NSM — Network Security Monitoring
Beyond IDS/IPS, Suricata produces enriched metadata in EVE (Extensible Event Format) JSON: every HTTP, DNS, TLS, SSH flow generates structured records, even without alert. This enables Suricata use as Network Security Monitoring — telemetry collection for retrospective analysis, independent of signature-based detection.

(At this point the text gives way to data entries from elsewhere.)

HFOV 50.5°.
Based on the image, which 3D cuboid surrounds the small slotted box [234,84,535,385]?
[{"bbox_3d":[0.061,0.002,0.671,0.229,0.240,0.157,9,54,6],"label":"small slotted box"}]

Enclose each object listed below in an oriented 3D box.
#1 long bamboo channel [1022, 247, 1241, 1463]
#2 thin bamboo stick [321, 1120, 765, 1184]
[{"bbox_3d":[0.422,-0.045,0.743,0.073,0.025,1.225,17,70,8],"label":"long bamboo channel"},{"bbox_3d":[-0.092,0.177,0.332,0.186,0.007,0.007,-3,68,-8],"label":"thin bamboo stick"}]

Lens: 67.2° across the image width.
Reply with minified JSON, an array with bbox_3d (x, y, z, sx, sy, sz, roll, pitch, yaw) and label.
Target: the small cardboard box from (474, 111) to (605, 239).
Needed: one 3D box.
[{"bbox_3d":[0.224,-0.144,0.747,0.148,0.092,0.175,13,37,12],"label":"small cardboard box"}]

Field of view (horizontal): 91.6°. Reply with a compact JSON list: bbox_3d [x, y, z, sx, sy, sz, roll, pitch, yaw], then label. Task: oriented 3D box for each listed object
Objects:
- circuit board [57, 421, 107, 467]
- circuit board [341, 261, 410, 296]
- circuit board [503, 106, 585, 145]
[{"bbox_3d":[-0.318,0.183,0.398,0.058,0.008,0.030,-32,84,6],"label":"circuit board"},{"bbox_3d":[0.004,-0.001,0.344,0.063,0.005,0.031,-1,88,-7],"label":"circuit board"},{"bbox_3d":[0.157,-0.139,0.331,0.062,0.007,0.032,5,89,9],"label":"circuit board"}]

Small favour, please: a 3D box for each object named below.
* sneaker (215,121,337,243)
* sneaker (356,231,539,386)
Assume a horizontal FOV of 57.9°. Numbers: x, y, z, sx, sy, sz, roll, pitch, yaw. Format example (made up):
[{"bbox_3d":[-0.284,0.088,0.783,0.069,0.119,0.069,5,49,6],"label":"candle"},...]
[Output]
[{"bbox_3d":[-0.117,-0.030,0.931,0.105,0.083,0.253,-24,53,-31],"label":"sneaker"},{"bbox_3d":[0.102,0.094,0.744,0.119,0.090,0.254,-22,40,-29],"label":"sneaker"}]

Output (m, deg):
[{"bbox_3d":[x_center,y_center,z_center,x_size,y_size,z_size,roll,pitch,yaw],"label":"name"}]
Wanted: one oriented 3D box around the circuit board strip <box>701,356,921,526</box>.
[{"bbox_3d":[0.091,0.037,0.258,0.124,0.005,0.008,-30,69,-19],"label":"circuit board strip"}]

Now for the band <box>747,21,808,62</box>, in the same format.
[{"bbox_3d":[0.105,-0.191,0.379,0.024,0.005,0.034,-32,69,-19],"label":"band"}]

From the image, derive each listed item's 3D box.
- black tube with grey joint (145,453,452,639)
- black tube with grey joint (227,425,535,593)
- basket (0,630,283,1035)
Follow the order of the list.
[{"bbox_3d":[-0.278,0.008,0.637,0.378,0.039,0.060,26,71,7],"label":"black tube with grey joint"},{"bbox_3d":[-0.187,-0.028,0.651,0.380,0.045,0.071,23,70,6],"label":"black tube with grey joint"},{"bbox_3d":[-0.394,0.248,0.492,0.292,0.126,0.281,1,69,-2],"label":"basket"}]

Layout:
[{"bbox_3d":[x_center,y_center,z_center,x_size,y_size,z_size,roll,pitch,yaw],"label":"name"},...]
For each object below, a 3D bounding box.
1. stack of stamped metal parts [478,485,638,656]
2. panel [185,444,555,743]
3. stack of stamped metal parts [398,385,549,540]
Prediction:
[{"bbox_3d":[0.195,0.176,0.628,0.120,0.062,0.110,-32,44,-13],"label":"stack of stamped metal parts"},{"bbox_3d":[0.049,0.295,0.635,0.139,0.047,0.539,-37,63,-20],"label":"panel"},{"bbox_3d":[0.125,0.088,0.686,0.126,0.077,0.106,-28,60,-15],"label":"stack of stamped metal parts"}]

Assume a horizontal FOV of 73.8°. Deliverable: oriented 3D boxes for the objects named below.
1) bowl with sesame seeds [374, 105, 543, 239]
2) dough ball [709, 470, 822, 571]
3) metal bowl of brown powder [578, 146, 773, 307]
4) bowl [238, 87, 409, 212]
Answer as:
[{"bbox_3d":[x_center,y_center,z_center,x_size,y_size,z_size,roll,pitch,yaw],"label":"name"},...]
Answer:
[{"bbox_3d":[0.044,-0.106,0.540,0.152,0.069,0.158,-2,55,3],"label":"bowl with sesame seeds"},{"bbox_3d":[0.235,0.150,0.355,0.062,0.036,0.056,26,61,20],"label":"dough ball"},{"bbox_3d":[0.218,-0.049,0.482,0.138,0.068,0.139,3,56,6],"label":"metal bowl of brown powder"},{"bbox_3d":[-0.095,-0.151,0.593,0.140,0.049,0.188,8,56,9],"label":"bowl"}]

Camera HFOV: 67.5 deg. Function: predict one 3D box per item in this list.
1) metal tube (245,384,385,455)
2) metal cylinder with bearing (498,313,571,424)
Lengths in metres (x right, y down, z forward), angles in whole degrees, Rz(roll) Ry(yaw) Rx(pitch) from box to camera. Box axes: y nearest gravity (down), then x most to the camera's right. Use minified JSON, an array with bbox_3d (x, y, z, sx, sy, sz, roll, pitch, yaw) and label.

Natural integration with ELK Stack (Elasticsearch, Logstash, Kibana), Splunk, Security Onion.
Institutional adoption
- US Department of Homeland Security — original sponsor, uses Suricata in federal infrastructure
- ESET, Trend Micro, CrowdStrike — integration in commercial products
- Cloud providers and MSSPs — distributed sensors
- SELKS (Stamus Networks) — turnkey distribution with Suricata + ELK
- Security Onion — network security monitoring distro including Suricata
In the Italian context
Suricata is adopted in:
- National and regional CERTs — public infrastructure monitoring
- ISPs — detection on backbone
- Universities and research centres — security teaching and research
- Italian MSSPs — managed IDS offering
Parallel forks like Snort 3 (2020) have reduced some Snort limitations, but Suricata retains leadership for high-throughput and NSM-centric scenarios.
References: Suricata 1.0 (27 July 2010). Open Information Security Foundation (OISF). GPL v2 licence. Original sponsors: US DHS, Navy, private. Snort rule format compatibility. EVE JSON output. ELK, Splunk, Security Onion integration.